Другое дело, насколько будущая жизнь будет индивидуальным существованием, вернее, насколько она будет походить на нашу нынешнюю. Но вечность Духа представляется столь же несомненной, как бренность тела. Я взялся рассуждать об этом, не оглядываясь на библейское откровение, которое, впрочем, представляется не менее разумным решением вопроса, чем любое другое.
Воскресение плоти кажется странным и даже нелепым, разве только в целях наказания: а всякое наказание, имеющее целью возмездие, а не исправление, с нравственной точки зрения несправедливо. Раз настанет конец света, какое исправление или предостережение может заключаться в вечных муках? В этом пункте людские страсти, по-видимому, исказили божественное учение, но вообще все это непостижимо. Напрасно мне говорят, чтобы я не рассуждал, а верил. С тем же успехом вы можете приказывать человеку не бодрствовать, а спать. И при этом еще запугивать вечными муками! И всем прочим! Поневоле подумаешь, что угроза Ада создает столько же дьяволов, сколько злодеев создают жестокие кодексы бесчеловечного человечества.

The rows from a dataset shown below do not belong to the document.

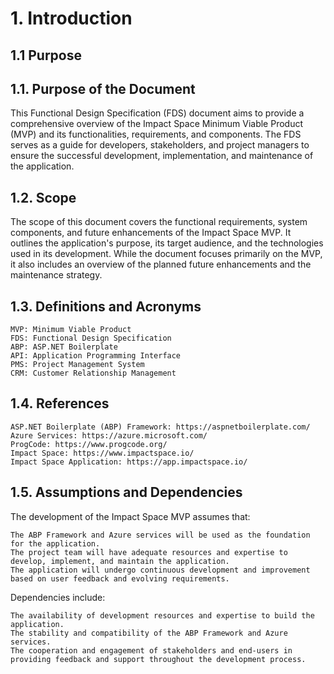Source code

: # 1. Introduction

## 1.1 Purpose

## 1.1. Purpose of the Document

This Functional Design Specification (FDS) document aims to provide a comprehensive overview of the Impact Space Minimum Viable Product (MVP) and its functionalities, requirements, and components. The FDS serves as a guide for developers, stakeholders, and project managers to ensure the successful development, implementation, and maintenance of the application.

## 1.2. Scope

The scope of this document covers the functional requirements, system components, and future enhancements of the Impact Space MVP. It outlines the application's purpose, its target audience, and the technologies used in its development. While the document focuses primarily on the MVP, it also includes an overview of the planned future enhancements and the maintenance strategy.

## 1.3. Definitions and Acronyms

    MVP: Minimum Viable Product
    FDS: Functional Design Specification
    ABP: ASP.NET Boilerplate
    API: Application Programming Interface
    PMS: Project Management System
    CRM: Customer Relationship Management

## 1.4. References

    ASP.NET Boilerplate (ABP) Framework: https://aspnetboilerplate.com/
    Azure Services: https://azure.microsoft.com/
    ProgCode: https://www.progcode.org/
    Impact Space: https://www.impactspace.io/
    Impact Space Application: https://app.impactspace.io/

## 1.5. Assumptions and Dependencies

The development of the Impact Space MVP assumes that:

    The ABP Framework and Azure services will be used as the foundation for the application.
    The project team will have adequate resources and expertise to develop, implement, and maintain the application.
    The application will undergo continuous development and improvement based on user feedback and evolving requirements.

Dependencies include:

    The availability of development resources and expertise to build the application.
    The stability and compatibility of the ABP Framework and Azure services.
    The cooperation and engagement of stakeholders and end-users in providing feedback and support throughout the development process.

Человек рождается с плотскими страстями, но и с врожденной, хотя и тайной любовью к Добру, коренящейся в его Духовном начале. Но да поможет бог всем нам! Сейчас человек — сборище атомов, среди которых царит полный разброд.
35
38
Эпиктет (ок. 50 — ок. 138 н. э.) — греческий философ, один из представителей позднего стоицизма.